The following statement is being released on behalf of the ACLU of Virginia, NAACP Portsmouth, the National Alliance on Mental Illness (NAMI) Virginia, and Mental Health America of Virginia:
"When our organizations first asked the U.S. Department of Justice to investigate Hampton Roads Regional Jail in June 2016, we did so based upon the highest level of concern and alarm over the conditions, treatment and safety of the more than 1,100 people being held there. The DOJ report released Wednesday after two years of review confirms and validates our concerns to a greater degree than we could have imagined, and we are convinced that the systemic problems and harms being experienced there are worse still than we know.
"According to the report, the jail provides woefully inadequate and unconstitutional medical and mental health care to prisoners, including by subjecting people with serious mental illness to prolonged solitary confinement. That treatment has resulted in serious harm and even death to people incarcerated at HRRJ.
"Today, we call upon HRRJ Superintendent David Hackworth and the regional board that oversees the facility to address the concerns we identified, and which the DOJ validated, immediately and with the highest degree of urgency. We ask the superintendent and board to do the following without delay:
- "Release with full transparency any and all measures that have been taken to improve conditions at the jail since December 2016, particularly those pertaining to availability of medical treatment, handling of persons with serious mental illness, the practice of solitary confinement, and the hiring issues that have long plagued HRRJ;
- "Announce what short-term remedial steps and long-term strategies have been and will be taken to comply with the 41 minimal recommendations in the DOJ report, including what additional resources are needed to implement those steps; and
- "Meet with representatives of the advocacy community, including the ACLU of Virginia, the NAACP, the National Alliance on Mental Illness Virginia, and Mental Health America Virginia, all of which desire to serve as resources in development of policies and procedures moving forward to aid those suffering under unconstitutional treatment at HRRJ.
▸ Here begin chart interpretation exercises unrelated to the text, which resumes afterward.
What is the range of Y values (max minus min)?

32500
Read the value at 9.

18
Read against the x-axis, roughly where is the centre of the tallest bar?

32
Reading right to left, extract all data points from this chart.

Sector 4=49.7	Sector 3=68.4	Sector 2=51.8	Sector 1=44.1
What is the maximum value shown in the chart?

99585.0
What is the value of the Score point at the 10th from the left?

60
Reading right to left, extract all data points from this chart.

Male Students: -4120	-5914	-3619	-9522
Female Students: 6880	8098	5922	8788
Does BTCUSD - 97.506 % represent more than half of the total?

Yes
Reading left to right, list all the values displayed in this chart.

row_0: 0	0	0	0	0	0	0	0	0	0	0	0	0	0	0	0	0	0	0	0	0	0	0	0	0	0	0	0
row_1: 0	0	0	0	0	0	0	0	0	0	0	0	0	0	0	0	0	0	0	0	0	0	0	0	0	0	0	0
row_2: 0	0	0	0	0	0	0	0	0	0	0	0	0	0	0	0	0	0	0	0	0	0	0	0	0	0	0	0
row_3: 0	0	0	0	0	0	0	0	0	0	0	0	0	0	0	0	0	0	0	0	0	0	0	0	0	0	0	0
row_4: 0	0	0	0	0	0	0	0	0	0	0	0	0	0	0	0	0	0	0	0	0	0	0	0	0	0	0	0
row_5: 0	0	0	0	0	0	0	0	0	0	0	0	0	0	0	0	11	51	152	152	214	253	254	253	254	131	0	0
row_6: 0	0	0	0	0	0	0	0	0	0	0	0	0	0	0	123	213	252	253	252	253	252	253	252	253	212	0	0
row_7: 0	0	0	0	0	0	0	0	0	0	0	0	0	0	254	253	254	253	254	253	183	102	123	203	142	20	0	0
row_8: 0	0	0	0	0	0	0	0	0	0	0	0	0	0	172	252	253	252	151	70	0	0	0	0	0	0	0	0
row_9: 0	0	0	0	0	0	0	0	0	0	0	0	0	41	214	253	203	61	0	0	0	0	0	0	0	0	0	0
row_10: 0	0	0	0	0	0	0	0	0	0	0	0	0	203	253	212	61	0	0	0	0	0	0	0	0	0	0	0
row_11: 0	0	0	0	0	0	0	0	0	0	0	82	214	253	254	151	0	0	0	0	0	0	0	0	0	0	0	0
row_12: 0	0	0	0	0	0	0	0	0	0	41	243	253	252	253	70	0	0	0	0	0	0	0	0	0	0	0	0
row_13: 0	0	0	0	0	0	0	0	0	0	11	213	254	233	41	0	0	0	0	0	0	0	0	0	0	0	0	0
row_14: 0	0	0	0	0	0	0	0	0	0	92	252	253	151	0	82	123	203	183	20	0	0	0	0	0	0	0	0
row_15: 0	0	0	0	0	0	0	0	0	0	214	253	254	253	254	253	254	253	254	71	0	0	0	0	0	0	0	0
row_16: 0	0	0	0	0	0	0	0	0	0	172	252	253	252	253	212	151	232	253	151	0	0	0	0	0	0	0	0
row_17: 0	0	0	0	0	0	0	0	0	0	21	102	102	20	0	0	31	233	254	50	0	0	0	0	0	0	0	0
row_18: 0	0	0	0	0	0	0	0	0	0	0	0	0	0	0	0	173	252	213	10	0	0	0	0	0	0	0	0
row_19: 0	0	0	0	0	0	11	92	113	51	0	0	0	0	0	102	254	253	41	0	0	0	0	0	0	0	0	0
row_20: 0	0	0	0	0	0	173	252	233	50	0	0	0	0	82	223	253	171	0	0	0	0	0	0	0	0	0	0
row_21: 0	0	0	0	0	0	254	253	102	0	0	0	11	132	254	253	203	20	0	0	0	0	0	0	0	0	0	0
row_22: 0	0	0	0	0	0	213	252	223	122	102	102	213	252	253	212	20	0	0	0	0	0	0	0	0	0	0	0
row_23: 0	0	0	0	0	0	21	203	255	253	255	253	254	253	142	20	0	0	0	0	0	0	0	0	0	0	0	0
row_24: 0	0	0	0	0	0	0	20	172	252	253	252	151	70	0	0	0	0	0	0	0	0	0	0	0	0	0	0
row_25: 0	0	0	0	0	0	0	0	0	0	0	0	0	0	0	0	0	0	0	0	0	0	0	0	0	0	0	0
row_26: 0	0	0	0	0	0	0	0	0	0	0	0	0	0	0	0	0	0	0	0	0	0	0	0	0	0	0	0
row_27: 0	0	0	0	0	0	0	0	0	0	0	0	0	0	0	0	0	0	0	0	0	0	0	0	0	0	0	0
"Further, we call upon Gov. Ralph Northam to direct the Virginia Board of Corrections, which develops and enforces accreditation standards for local and regional jails, to adopt (as emergency rules) new standards relating to the issues outlined in the DOJ report. We believe strongly that those issues are in no way limited to HRRJ, and in fact may be far worse in some of Virginia’s most outdated, overcrowded, underfunded and understaffed local jails. We further implore the governor to support a budget amendment that would allocate significant resources toward diversion and treatment programs to assist people with mental illness who need help rather than incarceration, denial of medical treatment, and detention in inhumane solitary conditions. It is the Commonwealth’s duty to develop adequate oversight and enforcement mechanisms to root out inhumane and unconstitutional jail conditions wherever they lie, and this report demonstrates it has failed in that regard.
"In addition, we are highly concerned about these same issues and practices in our state prisons, particularly pertaining to detention of people with mental illness in solitary confinement. We support passage of House Bill 1642, sponsored by Del. Patrick Hope, and Senate Bill 1085, sponsored by Sen. David Marsden, that would require the Virginia Department of Corrections to collect data on its practice of solitary confinement and submit an annual report to the governor and legislature."